Peut-être est-elle plus à l’aise quand l’auditoire vient pour elle. Là, elle donnait l’impression de se demander à quelle sauce elle allait être mangée. Elle était entourée de bons musiciens habillés en ninja, le plus dynamique étant le bassiste tout de noir vêtu et dont on n’apercevait que les yeux. Avec la chaleur qu’il faisait, il a dû déguster !
Beaucoup plus énergique fut la prestation d’
Asa. Dès le premier morceau, elle a su donner le ton et faire participer la foule, même si celle-ci n’avait une connaissance des paroles de ses deux hits
« Jailer » et
« Fire On The Mountain » qu’approximative. Je ne connaissais pas le reste de son répertoire et j’ai beaucoup aimé. Asa a dû beaucoup écouter Bob Marley et Tracy Chapmann… Elle a su faire monter la sauce.
Une attente anormalement longue eut lieu avant que n’arrive
Lenny Kravitz On oubliera vite ce désagrément. Le public (à majorité féminin) de la fosse a pu apprécier le charme du chanteur guitariste (et même pianiste sur son merveilleux piano à queue translucide). Pour ceux situés en haut des gradins, ce fut certainement différent. Pas d’écran géant, très peu de mise en scène, ce qui pour un concert de cette ampleur est plutôt décevant. C’est le seul point négatif du show.
Le reste fut irréprochable : prestation de Lenny, setlist, qualité des musiciens (le guitariste Craig Ross en tête qui a assuré la presque totalité des solos), composition du groupe (3 cuivres magiques)…
Un moment restera inoubliable : Sur
« Let Love Rule », Lenny descendit de la scène pour serrer quelques mains, ce qui fit blêmir deux gardes du corps qui se précipitèrent pour le suivre. Et à la surprise générale, il se hissa jusqu’à la première rangée des gradins sur laquelle il fit quelques mètres. Inutile de dire que les spectatrices des rangées de derrière se pressaient pour essayer de toucher leur idole.

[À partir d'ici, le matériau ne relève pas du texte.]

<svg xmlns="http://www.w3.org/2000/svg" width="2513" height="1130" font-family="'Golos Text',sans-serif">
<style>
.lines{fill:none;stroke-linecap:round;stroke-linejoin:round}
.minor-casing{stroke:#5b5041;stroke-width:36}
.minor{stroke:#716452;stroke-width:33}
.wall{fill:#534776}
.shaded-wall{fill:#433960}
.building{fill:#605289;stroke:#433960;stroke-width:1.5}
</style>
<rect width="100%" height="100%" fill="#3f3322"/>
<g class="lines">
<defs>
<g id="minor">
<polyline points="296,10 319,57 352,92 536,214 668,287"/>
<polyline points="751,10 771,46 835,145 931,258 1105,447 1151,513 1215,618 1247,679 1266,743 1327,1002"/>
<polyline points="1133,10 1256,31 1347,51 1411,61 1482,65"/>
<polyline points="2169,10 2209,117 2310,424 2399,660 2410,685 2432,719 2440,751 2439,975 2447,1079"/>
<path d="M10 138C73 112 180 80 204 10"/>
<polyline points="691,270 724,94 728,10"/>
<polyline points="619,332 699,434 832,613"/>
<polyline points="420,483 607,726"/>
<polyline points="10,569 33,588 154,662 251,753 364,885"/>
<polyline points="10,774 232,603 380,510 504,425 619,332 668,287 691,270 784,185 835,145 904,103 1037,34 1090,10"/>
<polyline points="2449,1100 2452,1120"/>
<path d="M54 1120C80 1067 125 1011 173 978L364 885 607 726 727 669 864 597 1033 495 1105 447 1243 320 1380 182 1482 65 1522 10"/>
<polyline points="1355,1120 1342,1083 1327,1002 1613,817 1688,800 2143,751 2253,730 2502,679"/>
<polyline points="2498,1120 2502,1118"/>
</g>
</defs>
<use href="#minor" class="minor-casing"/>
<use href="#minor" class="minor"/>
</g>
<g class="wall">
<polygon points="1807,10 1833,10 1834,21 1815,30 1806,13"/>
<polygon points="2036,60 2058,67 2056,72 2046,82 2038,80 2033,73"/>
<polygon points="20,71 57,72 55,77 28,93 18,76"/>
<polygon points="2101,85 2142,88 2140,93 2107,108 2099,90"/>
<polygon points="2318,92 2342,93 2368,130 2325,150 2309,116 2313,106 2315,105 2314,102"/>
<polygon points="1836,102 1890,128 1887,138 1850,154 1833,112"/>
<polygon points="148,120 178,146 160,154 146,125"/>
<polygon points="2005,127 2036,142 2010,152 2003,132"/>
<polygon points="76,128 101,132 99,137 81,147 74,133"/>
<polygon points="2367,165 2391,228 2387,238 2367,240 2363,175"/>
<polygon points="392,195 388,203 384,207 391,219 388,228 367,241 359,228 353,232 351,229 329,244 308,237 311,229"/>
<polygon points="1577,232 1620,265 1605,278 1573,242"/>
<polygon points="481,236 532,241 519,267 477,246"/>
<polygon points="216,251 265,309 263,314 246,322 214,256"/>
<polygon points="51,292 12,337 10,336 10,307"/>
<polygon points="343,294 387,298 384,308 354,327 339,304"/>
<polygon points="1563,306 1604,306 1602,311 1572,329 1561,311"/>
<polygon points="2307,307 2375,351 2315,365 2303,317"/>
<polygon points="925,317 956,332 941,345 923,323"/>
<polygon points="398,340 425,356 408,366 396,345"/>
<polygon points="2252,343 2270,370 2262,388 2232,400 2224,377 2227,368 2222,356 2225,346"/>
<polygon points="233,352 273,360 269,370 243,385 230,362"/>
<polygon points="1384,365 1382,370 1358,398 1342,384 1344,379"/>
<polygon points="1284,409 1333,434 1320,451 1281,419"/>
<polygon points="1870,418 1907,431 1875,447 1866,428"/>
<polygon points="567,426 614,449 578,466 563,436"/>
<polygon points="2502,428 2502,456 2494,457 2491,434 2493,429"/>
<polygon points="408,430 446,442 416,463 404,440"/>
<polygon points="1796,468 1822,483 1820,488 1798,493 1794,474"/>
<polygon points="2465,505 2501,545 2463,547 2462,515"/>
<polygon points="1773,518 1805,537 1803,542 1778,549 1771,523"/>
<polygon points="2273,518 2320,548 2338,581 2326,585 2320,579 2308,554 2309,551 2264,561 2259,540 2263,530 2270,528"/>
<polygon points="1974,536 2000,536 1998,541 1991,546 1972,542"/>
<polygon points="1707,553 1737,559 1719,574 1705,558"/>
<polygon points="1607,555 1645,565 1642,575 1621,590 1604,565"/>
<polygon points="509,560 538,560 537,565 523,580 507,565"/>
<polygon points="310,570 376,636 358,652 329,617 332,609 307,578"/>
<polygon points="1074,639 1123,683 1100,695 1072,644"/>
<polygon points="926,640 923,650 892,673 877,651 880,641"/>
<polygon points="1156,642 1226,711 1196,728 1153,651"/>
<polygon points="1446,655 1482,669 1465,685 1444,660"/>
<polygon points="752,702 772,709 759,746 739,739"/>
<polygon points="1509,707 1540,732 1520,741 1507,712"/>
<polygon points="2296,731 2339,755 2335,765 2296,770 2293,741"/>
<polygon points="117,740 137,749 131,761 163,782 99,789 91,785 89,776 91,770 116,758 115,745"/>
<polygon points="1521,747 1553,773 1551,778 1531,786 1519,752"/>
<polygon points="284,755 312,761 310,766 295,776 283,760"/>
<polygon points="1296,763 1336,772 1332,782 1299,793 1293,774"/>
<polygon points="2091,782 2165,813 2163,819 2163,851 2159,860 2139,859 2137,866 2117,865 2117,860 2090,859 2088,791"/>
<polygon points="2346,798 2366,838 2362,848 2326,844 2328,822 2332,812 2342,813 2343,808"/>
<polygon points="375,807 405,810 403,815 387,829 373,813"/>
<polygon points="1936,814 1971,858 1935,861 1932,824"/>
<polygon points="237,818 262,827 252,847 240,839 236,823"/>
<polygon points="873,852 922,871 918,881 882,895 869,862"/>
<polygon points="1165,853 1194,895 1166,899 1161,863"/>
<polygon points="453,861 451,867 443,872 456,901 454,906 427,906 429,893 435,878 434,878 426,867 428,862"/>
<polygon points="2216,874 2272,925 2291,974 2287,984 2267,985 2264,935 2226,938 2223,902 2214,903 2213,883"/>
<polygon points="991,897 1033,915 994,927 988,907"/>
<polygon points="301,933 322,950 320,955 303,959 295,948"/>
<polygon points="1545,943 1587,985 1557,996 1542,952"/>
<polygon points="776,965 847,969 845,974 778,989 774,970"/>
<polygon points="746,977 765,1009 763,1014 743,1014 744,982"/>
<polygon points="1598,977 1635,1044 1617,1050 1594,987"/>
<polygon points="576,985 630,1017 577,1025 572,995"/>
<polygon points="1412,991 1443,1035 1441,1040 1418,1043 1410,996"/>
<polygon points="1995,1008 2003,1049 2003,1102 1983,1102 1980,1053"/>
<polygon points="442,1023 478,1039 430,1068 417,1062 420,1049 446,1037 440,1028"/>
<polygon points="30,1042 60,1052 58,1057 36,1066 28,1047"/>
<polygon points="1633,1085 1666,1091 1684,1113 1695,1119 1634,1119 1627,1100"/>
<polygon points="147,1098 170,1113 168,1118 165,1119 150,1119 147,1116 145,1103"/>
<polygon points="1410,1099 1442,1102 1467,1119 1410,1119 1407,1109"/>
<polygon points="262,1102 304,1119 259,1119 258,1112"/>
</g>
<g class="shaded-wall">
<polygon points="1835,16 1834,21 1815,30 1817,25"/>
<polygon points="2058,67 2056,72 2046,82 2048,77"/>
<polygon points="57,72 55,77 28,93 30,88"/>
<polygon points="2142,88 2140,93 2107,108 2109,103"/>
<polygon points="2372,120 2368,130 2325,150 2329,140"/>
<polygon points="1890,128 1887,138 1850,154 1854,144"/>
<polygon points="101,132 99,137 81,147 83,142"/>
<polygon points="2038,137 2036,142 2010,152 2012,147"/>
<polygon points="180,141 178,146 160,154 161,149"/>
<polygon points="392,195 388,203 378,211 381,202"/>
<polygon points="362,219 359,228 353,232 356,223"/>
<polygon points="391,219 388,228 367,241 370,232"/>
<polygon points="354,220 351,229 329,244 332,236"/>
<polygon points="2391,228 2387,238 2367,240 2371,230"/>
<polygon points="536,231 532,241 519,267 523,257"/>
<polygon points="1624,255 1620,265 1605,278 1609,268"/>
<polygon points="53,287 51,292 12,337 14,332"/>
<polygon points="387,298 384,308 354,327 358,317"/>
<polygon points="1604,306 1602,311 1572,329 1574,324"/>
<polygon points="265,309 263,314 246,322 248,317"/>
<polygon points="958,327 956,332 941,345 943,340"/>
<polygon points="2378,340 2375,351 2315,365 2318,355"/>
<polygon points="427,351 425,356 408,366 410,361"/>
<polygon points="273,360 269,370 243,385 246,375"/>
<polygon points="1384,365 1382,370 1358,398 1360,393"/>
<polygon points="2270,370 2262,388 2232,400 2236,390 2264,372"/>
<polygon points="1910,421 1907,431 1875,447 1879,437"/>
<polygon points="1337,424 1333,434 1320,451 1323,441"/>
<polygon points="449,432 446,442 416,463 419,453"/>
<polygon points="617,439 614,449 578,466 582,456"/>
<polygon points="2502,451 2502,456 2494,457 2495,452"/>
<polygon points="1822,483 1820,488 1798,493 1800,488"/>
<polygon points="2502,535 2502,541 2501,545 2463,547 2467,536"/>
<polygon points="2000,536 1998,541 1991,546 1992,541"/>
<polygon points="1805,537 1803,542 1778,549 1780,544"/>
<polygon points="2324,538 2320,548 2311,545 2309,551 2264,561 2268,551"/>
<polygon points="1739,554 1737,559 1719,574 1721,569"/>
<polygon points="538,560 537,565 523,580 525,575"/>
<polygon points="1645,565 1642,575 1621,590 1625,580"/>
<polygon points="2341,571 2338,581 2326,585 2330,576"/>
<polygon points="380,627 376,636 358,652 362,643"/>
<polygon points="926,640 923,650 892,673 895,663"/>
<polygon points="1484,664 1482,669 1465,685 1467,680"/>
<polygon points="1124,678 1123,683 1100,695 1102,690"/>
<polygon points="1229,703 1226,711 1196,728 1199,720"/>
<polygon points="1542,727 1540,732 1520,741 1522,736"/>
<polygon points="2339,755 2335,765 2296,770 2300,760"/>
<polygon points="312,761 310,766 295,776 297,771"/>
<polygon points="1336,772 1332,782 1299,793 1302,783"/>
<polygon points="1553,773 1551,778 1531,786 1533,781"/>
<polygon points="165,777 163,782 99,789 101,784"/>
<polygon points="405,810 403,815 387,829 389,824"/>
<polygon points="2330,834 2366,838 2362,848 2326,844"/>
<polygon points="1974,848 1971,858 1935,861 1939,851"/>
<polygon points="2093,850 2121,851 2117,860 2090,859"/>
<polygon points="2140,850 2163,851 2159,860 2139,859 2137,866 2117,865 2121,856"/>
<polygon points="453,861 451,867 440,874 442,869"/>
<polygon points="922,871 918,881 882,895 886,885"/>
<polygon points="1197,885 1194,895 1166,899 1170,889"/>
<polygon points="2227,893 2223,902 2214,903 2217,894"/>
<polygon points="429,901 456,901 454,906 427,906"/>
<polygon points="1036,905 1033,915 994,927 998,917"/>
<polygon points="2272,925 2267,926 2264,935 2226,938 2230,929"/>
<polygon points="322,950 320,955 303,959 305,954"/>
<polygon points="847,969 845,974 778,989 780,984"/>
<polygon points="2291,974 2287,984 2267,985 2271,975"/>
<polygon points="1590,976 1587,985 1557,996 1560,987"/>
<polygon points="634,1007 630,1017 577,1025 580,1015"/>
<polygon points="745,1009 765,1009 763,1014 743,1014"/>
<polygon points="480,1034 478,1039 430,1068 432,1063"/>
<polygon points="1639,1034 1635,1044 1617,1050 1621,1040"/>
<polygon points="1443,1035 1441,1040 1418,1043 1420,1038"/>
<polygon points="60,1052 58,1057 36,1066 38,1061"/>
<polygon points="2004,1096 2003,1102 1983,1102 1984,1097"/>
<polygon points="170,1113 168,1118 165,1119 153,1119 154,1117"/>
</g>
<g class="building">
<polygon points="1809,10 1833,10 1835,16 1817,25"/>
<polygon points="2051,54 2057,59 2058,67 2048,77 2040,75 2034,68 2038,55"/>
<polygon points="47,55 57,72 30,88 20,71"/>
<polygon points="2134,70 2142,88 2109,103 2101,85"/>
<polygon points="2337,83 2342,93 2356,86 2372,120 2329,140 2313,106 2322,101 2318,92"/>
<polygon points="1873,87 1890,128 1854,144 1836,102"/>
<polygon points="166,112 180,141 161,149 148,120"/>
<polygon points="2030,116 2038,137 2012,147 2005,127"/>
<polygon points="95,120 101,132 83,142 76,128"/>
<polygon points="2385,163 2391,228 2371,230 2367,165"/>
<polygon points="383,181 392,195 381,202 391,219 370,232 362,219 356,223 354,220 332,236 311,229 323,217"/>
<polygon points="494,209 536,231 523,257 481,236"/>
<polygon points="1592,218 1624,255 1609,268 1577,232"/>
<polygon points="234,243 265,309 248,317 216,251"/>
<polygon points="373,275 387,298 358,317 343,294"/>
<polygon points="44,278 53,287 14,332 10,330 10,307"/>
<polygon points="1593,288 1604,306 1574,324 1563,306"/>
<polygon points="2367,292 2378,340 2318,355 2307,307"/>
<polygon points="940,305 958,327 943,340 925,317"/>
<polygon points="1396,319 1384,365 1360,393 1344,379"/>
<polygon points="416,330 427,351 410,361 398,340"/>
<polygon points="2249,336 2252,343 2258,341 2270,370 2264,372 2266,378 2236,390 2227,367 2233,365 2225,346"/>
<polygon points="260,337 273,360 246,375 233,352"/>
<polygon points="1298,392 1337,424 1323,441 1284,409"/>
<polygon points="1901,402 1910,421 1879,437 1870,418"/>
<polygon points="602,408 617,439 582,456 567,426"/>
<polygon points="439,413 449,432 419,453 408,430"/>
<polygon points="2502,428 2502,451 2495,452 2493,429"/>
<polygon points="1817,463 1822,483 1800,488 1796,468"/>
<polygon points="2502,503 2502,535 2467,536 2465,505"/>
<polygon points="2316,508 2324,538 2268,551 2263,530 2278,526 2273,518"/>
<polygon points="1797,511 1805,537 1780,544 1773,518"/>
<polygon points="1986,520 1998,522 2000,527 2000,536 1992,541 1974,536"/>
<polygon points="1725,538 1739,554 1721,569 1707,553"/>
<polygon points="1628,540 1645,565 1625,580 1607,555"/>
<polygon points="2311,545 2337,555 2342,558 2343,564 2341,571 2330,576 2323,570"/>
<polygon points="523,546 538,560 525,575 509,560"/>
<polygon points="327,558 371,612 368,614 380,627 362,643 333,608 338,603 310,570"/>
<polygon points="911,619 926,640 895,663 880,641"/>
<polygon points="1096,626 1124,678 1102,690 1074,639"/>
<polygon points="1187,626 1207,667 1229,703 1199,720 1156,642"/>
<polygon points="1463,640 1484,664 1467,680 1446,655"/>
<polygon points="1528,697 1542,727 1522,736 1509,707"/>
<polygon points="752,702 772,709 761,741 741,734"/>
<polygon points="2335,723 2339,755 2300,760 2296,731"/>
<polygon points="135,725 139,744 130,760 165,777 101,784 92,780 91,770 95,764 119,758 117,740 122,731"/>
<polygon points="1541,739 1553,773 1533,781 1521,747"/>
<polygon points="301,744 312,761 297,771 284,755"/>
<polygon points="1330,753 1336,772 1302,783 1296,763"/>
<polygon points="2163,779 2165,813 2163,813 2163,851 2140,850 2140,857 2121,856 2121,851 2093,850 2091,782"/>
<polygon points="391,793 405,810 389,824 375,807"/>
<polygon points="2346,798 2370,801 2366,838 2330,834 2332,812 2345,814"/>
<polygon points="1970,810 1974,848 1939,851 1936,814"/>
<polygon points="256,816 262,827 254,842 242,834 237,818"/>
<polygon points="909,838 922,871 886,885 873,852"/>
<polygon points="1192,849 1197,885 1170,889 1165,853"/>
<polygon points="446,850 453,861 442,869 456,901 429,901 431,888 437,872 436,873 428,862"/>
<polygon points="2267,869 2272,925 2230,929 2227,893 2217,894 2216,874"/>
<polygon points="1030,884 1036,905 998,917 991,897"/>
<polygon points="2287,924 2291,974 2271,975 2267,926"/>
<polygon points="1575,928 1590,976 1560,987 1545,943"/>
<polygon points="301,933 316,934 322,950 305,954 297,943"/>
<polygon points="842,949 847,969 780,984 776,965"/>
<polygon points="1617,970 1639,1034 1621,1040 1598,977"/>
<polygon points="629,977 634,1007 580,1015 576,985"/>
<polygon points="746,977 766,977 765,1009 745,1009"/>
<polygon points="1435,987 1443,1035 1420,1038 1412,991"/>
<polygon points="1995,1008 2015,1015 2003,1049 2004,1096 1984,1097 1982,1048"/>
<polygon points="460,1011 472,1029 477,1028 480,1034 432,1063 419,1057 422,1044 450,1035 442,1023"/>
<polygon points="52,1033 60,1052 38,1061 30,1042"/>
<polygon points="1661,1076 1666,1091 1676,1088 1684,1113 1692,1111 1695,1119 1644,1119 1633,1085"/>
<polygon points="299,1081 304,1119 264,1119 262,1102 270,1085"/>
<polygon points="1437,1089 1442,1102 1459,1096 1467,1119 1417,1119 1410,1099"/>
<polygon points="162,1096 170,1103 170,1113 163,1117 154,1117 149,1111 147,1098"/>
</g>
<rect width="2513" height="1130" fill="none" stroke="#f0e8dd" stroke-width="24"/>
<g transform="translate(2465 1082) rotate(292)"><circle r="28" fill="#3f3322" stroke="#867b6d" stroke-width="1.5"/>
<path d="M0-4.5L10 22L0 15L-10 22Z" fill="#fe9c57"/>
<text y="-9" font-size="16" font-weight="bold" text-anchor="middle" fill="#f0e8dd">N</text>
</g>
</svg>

Arrivé au tiers des arènes, il fut clair qu’il n’allait pas rebrousser chemin et qu’il allait terminer son tour, ce qui occasionna un mouvement de foule assez impressionnant.
Pendant ce temps, sur scène, les musiciens jouaient imperturbablement en boucle les 9 notes de « Let Love Rule ». Lenny termina son tour d’arène / bain de foule pour le plus grand bonheur de tous (toutes) sauf de ses deux gardes du corps qui ont dû demander leur démission dans la foulée. 20 minutes de bonheur extrême au milieu de deux heures magiques.